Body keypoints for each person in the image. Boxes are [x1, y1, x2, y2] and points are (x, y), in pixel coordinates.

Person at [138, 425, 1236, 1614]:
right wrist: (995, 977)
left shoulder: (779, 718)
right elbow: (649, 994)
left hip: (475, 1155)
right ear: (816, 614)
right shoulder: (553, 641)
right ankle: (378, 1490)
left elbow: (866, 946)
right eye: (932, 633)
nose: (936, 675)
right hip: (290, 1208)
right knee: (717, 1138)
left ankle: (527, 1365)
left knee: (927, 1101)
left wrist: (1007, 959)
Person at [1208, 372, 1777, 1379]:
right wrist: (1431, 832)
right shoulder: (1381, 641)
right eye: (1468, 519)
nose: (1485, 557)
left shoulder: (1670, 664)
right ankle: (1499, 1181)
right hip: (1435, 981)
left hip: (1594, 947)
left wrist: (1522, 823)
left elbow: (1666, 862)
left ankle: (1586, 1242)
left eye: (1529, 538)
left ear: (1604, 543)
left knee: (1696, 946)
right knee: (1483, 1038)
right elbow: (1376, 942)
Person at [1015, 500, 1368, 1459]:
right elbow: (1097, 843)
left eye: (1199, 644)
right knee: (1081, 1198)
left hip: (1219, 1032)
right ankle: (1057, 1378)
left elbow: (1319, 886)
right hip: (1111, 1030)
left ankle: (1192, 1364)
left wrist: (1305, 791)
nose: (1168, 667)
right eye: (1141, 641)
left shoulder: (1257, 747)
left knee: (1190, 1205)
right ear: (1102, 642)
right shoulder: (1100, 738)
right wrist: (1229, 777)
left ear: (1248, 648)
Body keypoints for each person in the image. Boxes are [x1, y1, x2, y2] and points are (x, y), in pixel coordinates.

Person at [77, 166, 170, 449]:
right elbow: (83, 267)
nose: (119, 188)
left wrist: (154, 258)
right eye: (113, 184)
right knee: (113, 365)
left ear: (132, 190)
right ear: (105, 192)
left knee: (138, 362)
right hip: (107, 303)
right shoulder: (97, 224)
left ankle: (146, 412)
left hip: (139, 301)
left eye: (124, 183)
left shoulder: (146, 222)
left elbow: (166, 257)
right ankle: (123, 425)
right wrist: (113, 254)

• • • • • • •

Only the lines from the one with "left wrist: (154, 258)" through the final line above should be repeated, each exactly as written.

- Solution for this problem -
left wrist: (154, 258)
right eye: (113, 184)
right knee: (113, 365)
left ear: (132, 190)
right ear: (105, 192)
left knee: (138, 362)
right hip: (107, 303)
right shoulder: (97, 224)
left ankle: (146, 412)
left hip: (139, 301)
left eye: (124, 183)
left shoulder: (146, 222)
left elbow: (166, 257)
right ankle: (123, 425)
right wrist: (113, 254)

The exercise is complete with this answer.